▶ Source text
━━━━━━━━━━

I remember in the late 70s my boss writing a business case to buy a fax machine. Also remember the constant chattering of a telex machine. Crickey - tech has moved a long way in such a short time


----------



## sour_grapes (Aug 3, 2020)

DizzyIzzy said:


> I am old enough to remember when there was* no *_*such thing *_as a computer,



The first computer was ENIAC, in 1945. (First electronic, general-purpose computer, that is.) I used to walk by it every day! (Of course, it hadn't been used since 1955, but there is kind of a "shrine" to it to this day.)


----------



## Jal5 (Aug 4, 2020)

For some reason I cannot stand the smell of goo gone! Can’t use it on my Wine bottles. I stick to heatgun then will try the baking soda and oil on leftover glue.


----------



## Darrell Hawley (Aug 4, 2020)

DizzyIzzy said:


> To Val, KC and others commenting on the "good ole days" with early computers. * I have you ALL beat...*............I am old enough to remember when there was* no *_*such thing *_as a computer, *nor* cell phones for that matter. We had to search for a pay phone to call someone, and cashiers in super markets had cash registers, and they actually "counted out" your cash............noone counts today (have you noticed?) But, Val, I can relate to one thing you said. I, too, paid $2,600 for my first computer. It was a Gateway, and I am still using its keyboard because I am used to the feel of it, kinda like the old-fashioned typewriters. Any of you have memories of those?....................Like Archie Bunker: those were the days...........................................Dizzy


And paying $100 for 512K memory so I could get to 1 gig of memory. A real speed demon after that.


----------



## NoQuarter (Aug 4, 2020)

DizzyIzzy said:


> To Val, KC and others commenting on the "good ole days" with early computers. * I have you ALL beat...*............I am old enough to remember when there was* no *_*such thing *_as a computer, *nor* cell phones for that matter. We had to search for a pay phone to call someone, and cashiers in super markets had cash registers, and they actually "counted out" your cash............noone counts today (have you noticed?) But, Val, I can relate to one thing you said. I, too, paid $2,600 for my first computer. It was a Gateway, and I am still using its keyboard because I am used to the feel of it, kinda like the old-fashioned typewriters. Any of you have memories of those?....................Like Archie Bunker: those were the days...........................................Dizzy


All our cars and trucks had a C.B. and an 8 track player, we rarely had to search for the pay phones except to call our parents. We used to hang out at the soda shop in back of the Rx drug store after school, and back in the woods at the lake on weekends. F.M. radio was what changed our world., and maybe vietnam....

━━━━━━━━━━

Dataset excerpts

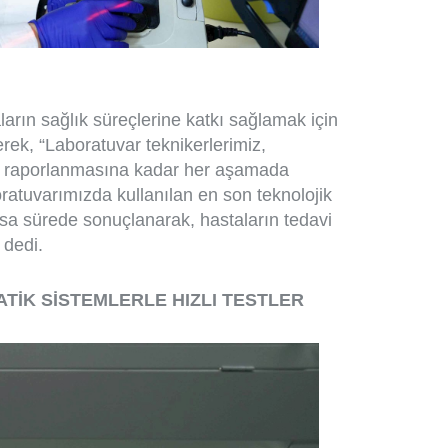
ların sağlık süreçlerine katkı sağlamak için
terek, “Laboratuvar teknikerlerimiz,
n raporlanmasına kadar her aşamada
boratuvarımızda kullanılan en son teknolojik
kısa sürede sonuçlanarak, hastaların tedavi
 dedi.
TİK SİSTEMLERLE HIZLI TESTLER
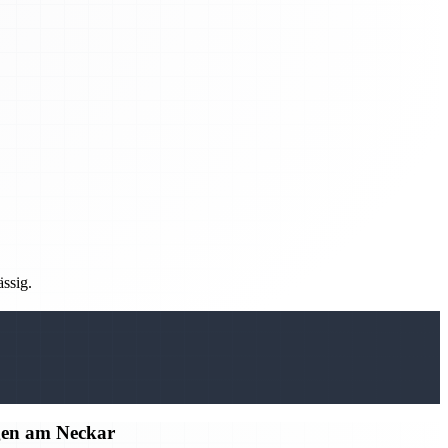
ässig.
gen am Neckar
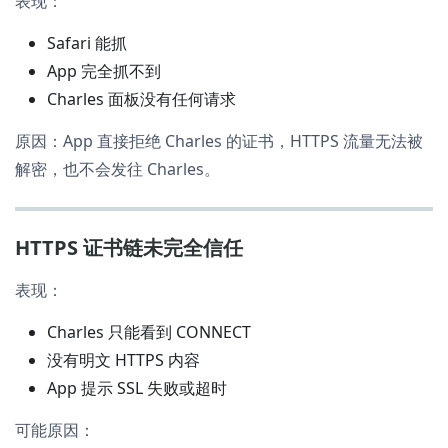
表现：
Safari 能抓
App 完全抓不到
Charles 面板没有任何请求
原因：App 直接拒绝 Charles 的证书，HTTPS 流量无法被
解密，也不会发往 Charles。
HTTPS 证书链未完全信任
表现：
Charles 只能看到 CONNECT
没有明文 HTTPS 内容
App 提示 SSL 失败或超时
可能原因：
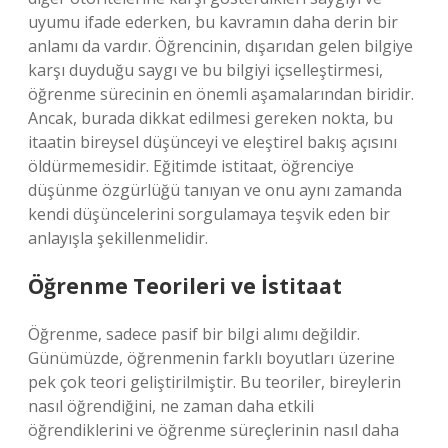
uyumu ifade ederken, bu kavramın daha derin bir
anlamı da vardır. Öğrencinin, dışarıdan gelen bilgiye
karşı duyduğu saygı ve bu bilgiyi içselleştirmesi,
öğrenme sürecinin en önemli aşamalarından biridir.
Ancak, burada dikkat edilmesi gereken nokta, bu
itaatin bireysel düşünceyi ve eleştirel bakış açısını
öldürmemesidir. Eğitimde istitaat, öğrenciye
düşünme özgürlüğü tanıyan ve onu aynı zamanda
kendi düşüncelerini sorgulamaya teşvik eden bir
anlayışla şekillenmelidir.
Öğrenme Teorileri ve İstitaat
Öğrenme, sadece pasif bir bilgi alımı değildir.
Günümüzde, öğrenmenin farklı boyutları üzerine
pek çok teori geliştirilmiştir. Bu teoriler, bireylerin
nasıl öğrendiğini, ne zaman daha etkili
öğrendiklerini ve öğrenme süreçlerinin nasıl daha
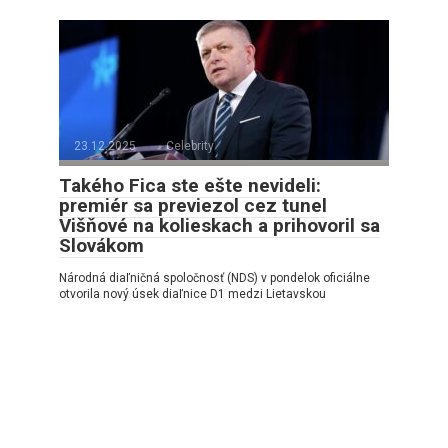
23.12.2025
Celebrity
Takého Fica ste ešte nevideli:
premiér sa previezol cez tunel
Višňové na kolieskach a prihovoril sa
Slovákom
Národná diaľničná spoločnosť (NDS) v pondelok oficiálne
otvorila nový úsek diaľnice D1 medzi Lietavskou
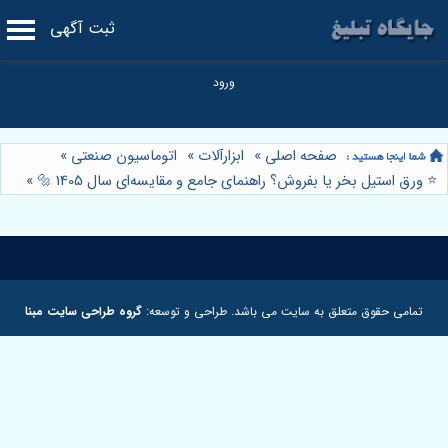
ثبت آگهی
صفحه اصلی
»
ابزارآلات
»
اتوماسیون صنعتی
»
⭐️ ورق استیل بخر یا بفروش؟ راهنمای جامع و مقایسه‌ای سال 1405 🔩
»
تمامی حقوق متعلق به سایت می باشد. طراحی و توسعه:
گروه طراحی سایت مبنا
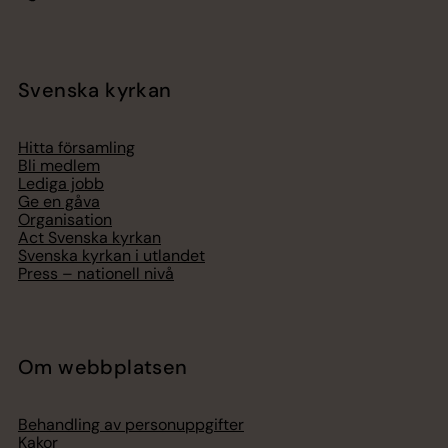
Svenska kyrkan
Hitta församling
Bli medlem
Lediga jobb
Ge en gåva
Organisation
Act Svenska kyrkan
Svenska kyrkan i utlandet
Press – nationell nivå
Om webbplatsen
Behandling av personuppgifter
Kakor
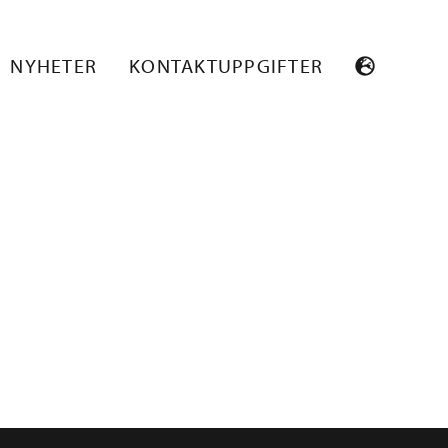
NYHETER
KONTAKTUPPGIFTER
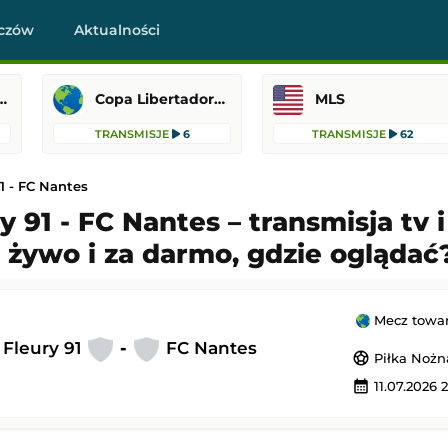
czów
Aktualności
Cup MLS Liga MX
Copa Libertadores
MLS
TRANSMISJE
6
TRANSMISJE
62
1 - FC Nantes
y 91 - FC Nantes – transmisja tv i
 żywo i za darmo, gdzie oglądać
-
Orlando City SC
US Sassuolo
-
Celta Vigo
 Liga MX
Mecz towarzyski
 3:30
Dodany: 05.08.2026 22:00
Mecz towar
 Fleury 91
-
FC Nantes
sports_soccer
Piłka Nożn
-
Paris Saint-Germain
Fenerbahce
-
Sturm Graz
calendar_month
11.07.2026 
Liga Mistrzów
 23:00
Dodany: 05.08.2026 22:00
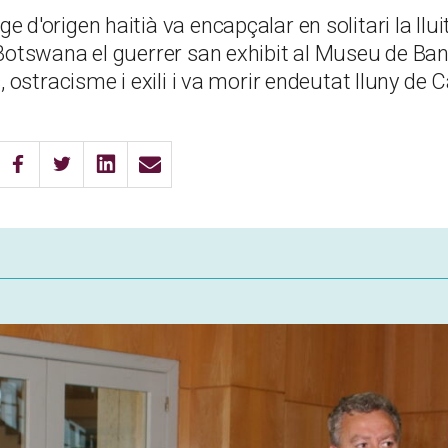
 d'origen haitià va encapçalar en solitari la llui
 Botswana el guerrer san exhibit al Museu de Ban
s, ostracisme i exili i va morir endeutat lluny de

━━━━━━━━━━

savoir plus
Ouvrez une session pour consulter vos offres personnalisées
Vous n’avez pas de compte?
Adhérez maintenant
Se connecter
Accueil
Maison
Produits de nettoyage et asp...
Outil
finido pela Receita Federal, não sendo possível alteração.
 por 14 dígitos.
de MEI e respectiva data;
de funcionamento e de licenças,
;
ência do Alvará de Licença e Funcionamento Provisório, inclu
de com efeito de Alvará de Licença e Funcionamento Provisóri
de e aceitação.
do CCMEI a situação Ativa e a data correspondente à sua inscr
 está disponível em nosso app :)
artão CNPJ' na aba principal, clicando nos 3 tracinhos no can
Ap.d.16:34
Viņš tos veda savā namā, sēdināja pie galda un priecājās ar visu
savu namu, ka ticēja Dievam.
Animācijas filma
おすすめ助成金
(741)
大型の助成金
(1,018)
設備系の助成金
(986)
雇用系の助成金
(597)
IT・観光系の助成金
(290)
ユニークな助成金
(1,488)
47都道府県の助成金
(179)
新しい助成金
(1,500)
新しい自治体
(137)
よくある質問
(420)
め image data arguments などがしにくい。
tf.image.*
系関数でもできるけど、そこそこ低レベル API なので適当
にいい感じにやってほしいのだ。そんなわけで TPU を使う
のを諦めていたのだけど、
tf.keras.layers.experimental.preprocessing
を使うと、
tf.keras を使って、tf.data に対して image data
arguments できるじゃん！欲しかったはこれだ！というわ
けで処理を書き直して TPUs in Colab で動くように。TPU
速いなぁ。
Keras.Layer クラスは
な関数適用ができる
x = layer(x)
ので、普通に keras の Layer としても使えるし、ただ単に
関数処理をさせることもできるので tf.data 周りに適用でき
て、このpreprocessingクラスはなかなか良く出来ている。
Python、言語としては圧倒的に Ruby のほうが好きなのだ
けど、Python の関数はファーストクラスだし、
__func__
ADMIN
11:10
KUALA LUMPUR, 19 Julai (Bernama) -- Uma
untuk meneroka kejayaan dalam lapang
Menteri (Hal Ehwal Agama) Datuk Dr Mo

━━━━━━━━━━

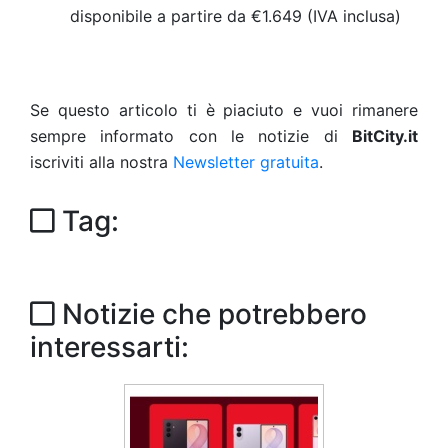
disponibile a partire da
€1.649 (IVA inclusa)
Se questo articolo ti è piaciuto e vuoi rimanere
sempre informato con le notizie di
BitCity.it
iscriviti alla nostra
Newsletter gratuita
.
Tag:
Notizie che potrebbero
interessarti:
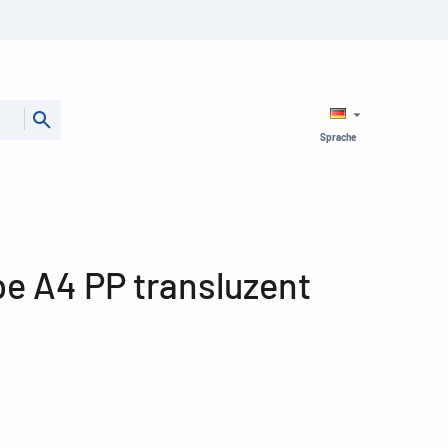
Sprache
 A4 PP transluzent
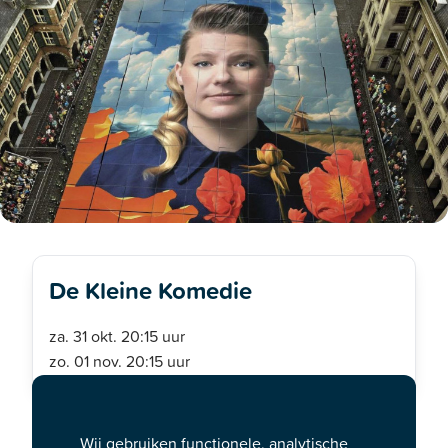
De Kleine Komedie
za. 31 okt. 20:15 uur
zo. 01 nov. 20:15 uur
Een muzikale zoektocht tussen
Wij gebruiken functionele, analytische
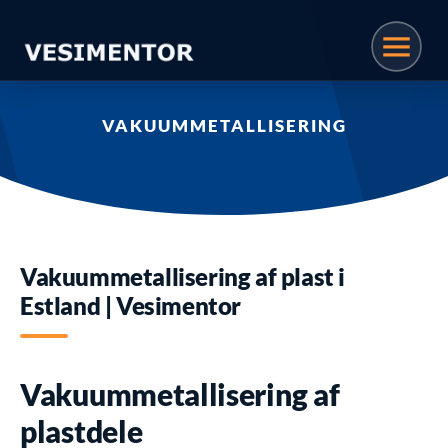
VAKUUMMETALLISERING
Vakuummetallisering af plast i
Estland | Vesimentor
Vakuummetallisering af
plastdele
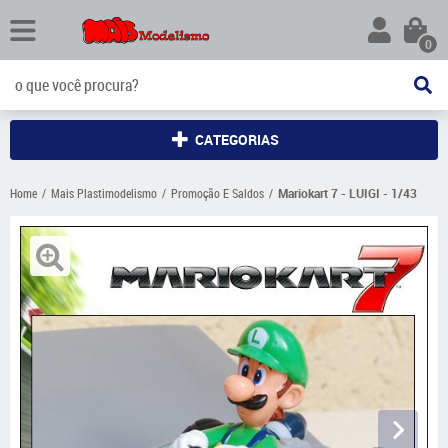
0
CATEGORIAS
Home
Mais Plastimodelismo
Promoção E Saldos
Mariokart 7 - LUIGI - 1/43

━━━━━━━━━━

▶ Work instruction
Please reproduce, word for word, the part of the forum thread that opens with the words containing "## sour_grapes (Aug" and closes with "to this day.)". The records are separate material, unrelated to the forum thread.

▶ Written answer
## sour_grapes (Aug 3, 2020)

DizzyIzzy said:


> I am old enough to remember when there was* no *_*such thing *_as a computer,



The first computer was ENIAC, in 1945. (First electronic, general-purpose computer, that is.) I used to walk by it every day! (Of course, it hadn't been used since 1955, but there is kind of a "shrine" to it to this day.)